Provided data:
-------------------------

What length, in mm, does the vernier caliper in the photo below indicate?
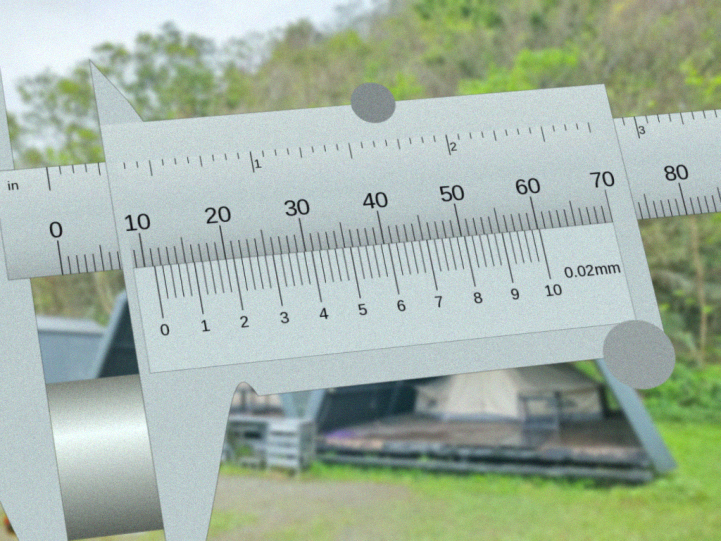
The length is 11.2 mm
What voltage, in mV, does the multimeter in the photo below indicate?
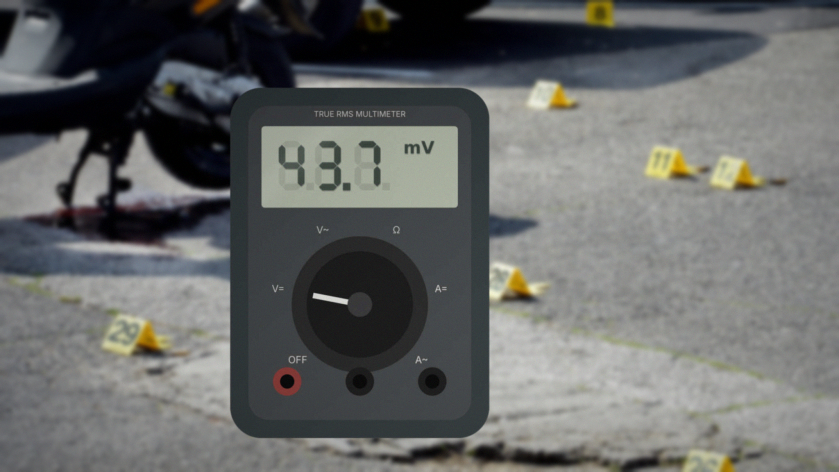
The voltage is 43.7 mV
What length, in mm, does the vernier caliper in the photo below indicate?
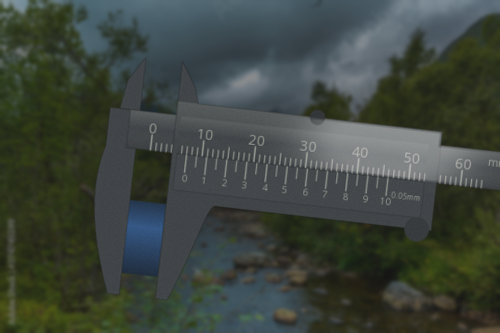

-------------------------

Your objective: Edit the records above, starting at the line that contains "What voltage, in" and continuing through the end of the records, so that "multimeter" becomes "voltmeter" and everything else stays the same. Give only those lines, and leave the pictures out.

Solution:
What voltage, in mV, does the voltmeter in the photo below indicate?
The voltage is 43.7 mV
What length, in mm, does the vernier caliper in the photo below indicate?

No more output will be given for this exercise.